I don’t think it’s a good idea to decide on our format based on what bad virus checkers will or won’t do, and hopefully virus checkers are OK with data stored in a specified field (though, TBH, it’s hard to underestimate how stupid virus checkers are).
As for losing the data as part of repacking, I also think we don’t have to worry about that too much, because that would just be taking something that is an sdist and creating something that is not an sdist.
That said, I don’t think it would hurt much to have this be an additional storage place for the data, which is likely to be small. If it’s missing, you fall back to reading it from .dist-info/METADATA or wherever it is supposed to go.
I agree that this would be good, but I would imagine that the projects most likely to benefit from not needing to be extracted (large projects) would also benefit most from the improved compression achieved by using a tarball (in practice I spot checked a bunch of people who have requested size increases and most of them are only distributing wheels, and the one that distributes an sdist has all its files individually gzipped, so it’s not really getting much compression, but I don’t know how typical this is).
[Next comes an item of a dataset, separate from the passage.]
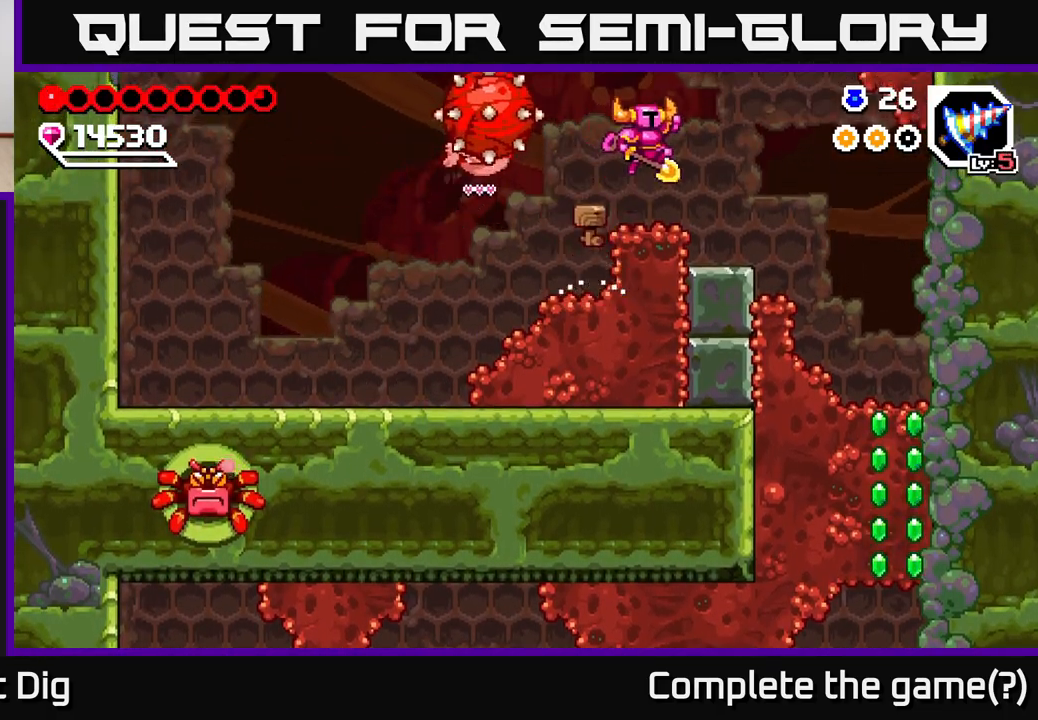
{"dt_ms": 500, "buttons": [], "left_stick": "right", "right_stick": "center", "events": []}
I think the solution of a nested tarball (zip file containing tarball + metadata) is nice and clever, but I imagine that will introduce more problems than using the extra fields will, since it will break all workflows that involve a simple “unzip the tarball and then build it” — that’s not terribly difficult to fix, but adding in more possible ways to unzip a source distribution will make a lot of simple bash scripts a lot more complicated.
The bash script would call a new Python command line tool for unpacking sdists, simplicity restored. Anyway we use pip for that. It does a lot to make things build.
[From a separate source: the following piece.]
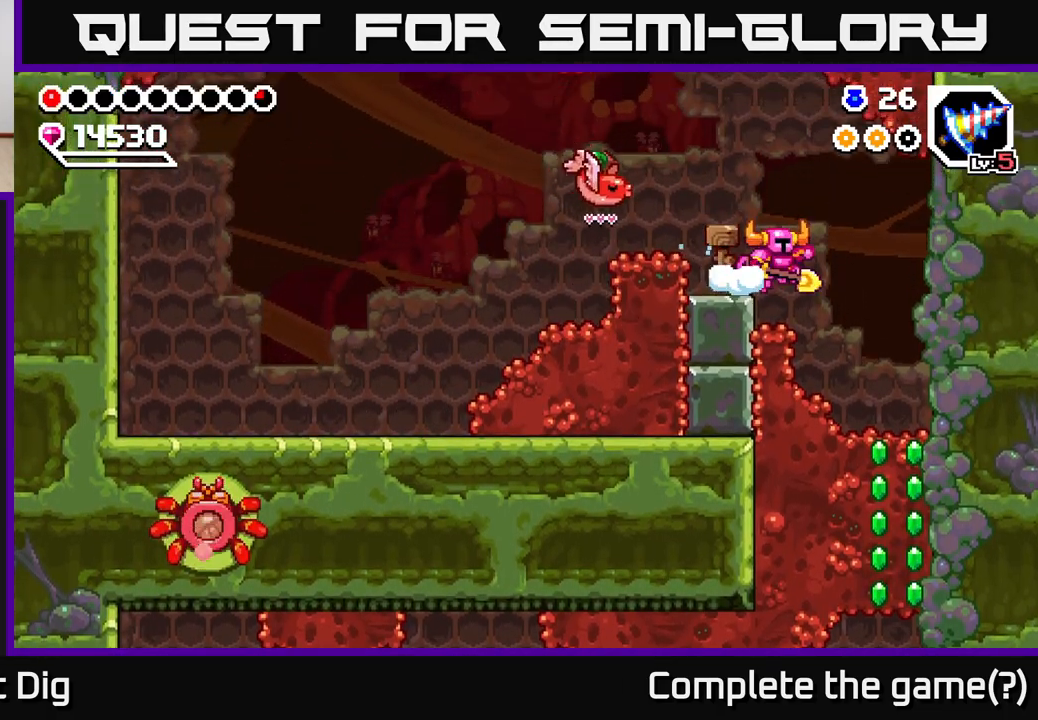
{"dt_ms": 500, "buttons": [], "left_stick": "down", "right_stick": "center", "events": [[483, "left_stick", "down"]]}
The point of the idea is that you only need random access to the metadata (the dist-info directory).
If you were to check I think you would find that literally 10 pypi packages use about half the bandwidth. If your 300MB tensorflow wheel shrinks to 90MB you would notice. You could literally special case that particular one and get most of the benefit. Haven’t evaluated the lots of smaller ones case.
The nesting and un-nesting operation is very cheap compared to the time spent running the compression algorithm.